• _Job_: Please copy out the entries exactly, skipping any pictures.

• _Data provided_:
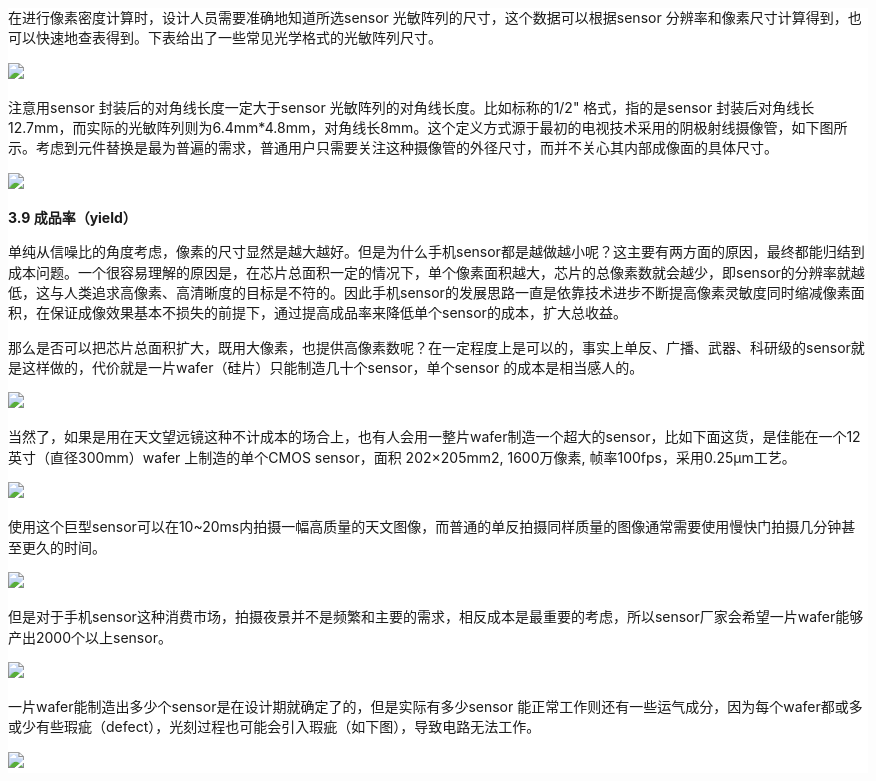 在进行像素密度计算时，设计人员需要准确地知道所选sensor 光敏阵列的尺寸，这个数据可以根据sensor 分辨率和像素尺寸计算得到，也可以快速地查表得到。下表给出了一些常见光学格式的光敏阵列尺寸。

![](https://pic1.zhimg.com/80/v2-1847ef9b2da41b9681f6103d683ede80_720w.jpg)

注意用sensor 封装后的对角线长度一定大于sensor 光敏阵列的对角线长度。比如标称的1/2" 格式，指的是sensor 封装后对角线长12.7mm，而实际的光敏阵列则为6.4mm*4.8mm，对角线长8mm。这个定义方式源于最初的电视技术采用的阴极射线摄像管，如下图所示。考虑到元件替换是最为普遍的需求，普通用户只需要关注这种摄像管的外径尺寸，而并不关心其内部成像面的具体尺寸。

![](https://pic3.zhimg.com/80/v2-ef6bb01f4e90f32cd62bfe3cd0c0ab2e_720w.jpg)

**3.9 成品率（yield）**

单纯从信噪比的角度考虑，像素的尺寸显然是越大越好。但是为什么手机sensor都是越做越小呢？这主要有两方面的原因，最终都能归结到成本问题。一个很容易理解的原因是，在芯片总面积一定的情况下，单个像素面积越大，芯片的总像素数就会越少，即sensor的分辨率就越低，这与人类追求高像素、高清晰度的目标是不符的。因此手机sensor的发展思路一直是依靠技术进步不断提高像素灵敏度同时缩减像素面积，在保证成像效果基本不损失的前提下，通过提高成品率来降低单个sensor的成本，扩大总收益。

那么是否可以把芯片总面积扩大，既用大像素，也提供高像素数呢？在一定程度上是可以的，事实上单反、广播、武器、科研级的sensor就是这样做的，代价就是一片wafer（硅片）只能制造几十个sensor，单个sensor 的成本是相当感人的。

![](https://pic2.zhimg.com/80/v2-255a1bbb435b6ec70824998c02e87e69_720w.jpg)

当然了，如果是用在天文望远镜这种不计成本的场合上，也有人会用一整片wafer制造一个超大的sensor，比如下面这货，是佳能在一个12英寸（直径300mm）wafer 上制造的单个CMOS sensor，面积 202×205mm2, 1600万像素, 帧率100fps，采用0.25μm工艺。

![](https://pic2.zhimg.com/80/v2-ae3a12a54ac6f04e26f6e798b48f91a9_720w.jpg)

使用这个巨型sensor可以在10~20ms内拍摄一幅高质量的天文图像，而普通的单反拍摄同样质量的图像通常需要使用慢快门拍摄几分钟甚至更久的时间。

![](https://pic4.zhimg.com/80/v2-e1d1c171aa592028a3066d50feb1203b_720w.jpg)

但是对于手机sensor这种消费市场，拍摄夜景并不是频繁和主要的需求，相反成本是最重要的考虑，所以sensor厂家会希望一片wafer能够产出2000个以上sensor。

![](https://pic1.zhimg.com/80/v2-b15cc99dc56c7b4682169fbf1fcac954_720w.jpg)

一片wafer能制造出多少个sensor是在设计期就确定了的，但是实际有多少sensor 能正常工作则还有一些运气成分，因为每个wafer都或多或少有些瑕疵（defect），光刻过程也可能会引入瑕疵（如下图），导致电路无法工作。

![](https://pic3.zhimg.com/80/v2-7edec07bd61c6d0929cde2626e26501a_720w.jpg)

• _Task answer_:
 在进行像素密度计算时，设计人员需要准确地知道所选sensor 光敏阵列的尺寸，这个数据可以根据sensor 分辨率和像素尺寸计算得到，也可以快速地查表得到。下表给出了一些常见光学格式的光敏阵列尺寸。

![](https://pic1.zhimg.com/80/v2-1847ef9b2da41b9681f6103d683ede80_720w.jpg)

注意用sensor 封装后的对角线长度一定大于sensor 光敏阵列的对角线长度。比如标称的1/2" 格式，指的是sensor 封装后对角线长12.7mm，而实际的光敏阵列则为6.4mm*4.8mm，对角线长8mm。这个定义方式源于最初的电视技术采用的阴极射线摄像管，如下图所示。考虑到元件替换是最为普遍的需求，普通用户只需要关注这种摄像管的外径尺寸，而并不关心其内部成像面的具体尺寸。

![](https://pic3.zhimg.com/80/v2-ef6bb01f4e90f32cd62bfe3cd0c0ab2e_720w.jpg)

**3.9 成品率（yield）**

单纯从信噪比的角度考虑，像素的尺寸显然是越大越好。但是为什么手机sensor都是越做越小呢？这主要有两方面的原因，最终都能归结到成本问题。一个很容易理解的原因是，在芯片总面积一定的情况下，单个像素面积越大，芯片的总像素数就会越少，即sensor的分辨率就越低，这与人类追求高像素、高清晰度的目标是不符的。因此手机sensor的发展思路一直是依靠技术进步不断提高像素灵敏度同时缩减像素面积，在保证成像效果基本不损失的前提下，通过提高成品率来降低单个sensor的成本，扩大总收益。

那么是否可以把芯片总面积扩大，既用大像素，也提供高像素数呢？在一定程度上是可以的，事实上单反、广播、武器、科研级的sensor就是这样做的，代价就是一片wafer（硅片）只能制造几十个sensor，单个sensor 的成本是相当感人的。

![](https://pic2.zhimg.com/80/v2-255a1bbb435b6ec70824998c02e87e69_720w.jpg)

当然了，如果是用在天文望远镜这种不计成本的场合上，也有人会用一整片wafer制造一个超大的sensor，比如下面这货，是佳能在一个12英寸（直径300mm）wafer 上制造的单个CMOS sensor，面积 202×205mm2, 1600万像素, 帧率100fps，采用0.25μm工艺。

![](https://pic2.zhimg.com/80/v2-ae3a12a54ac6f04e26f6e798b48f91a9_720w.jpg)

使用这个巨型sensor可以在10~20ms内拍摄一幅高质量的天文图像，而普通的单反拍摄同样质量的图像通常需要使用慢快门拍摄几分钟甚至更久的时间。

![](https://pic4.zhimg.com/80/v2-e1d1c171aa592028a3066d50feb1203b_720w.jpg)

但是对于手机sensor这种消费市场，拍摄夜景并不是频繁和主要的需求，相反成本是最重要的考虑，所以sensor厂家会希望一片wafer能够产出2000个以上sensor。

![](https://pic1.zhimg.com/80/v2-b15cc99dc56c7b4682169fbf1fcac954_720w.jpg)

一片wafer能制造出多少个sensor是在设计期就确定了的，但是实际有多少sensor 能正常工作则还有一些运气成分，因为每个wafer都或多或少有些瑕疵（defect），光刻过程也可能会引入瑕疵（如下图），导致电路无法工作。

![](https://pic3.zhimg.com/80/v2-7edec07bd61c6d0929cde2626e26501a_720w.jpg)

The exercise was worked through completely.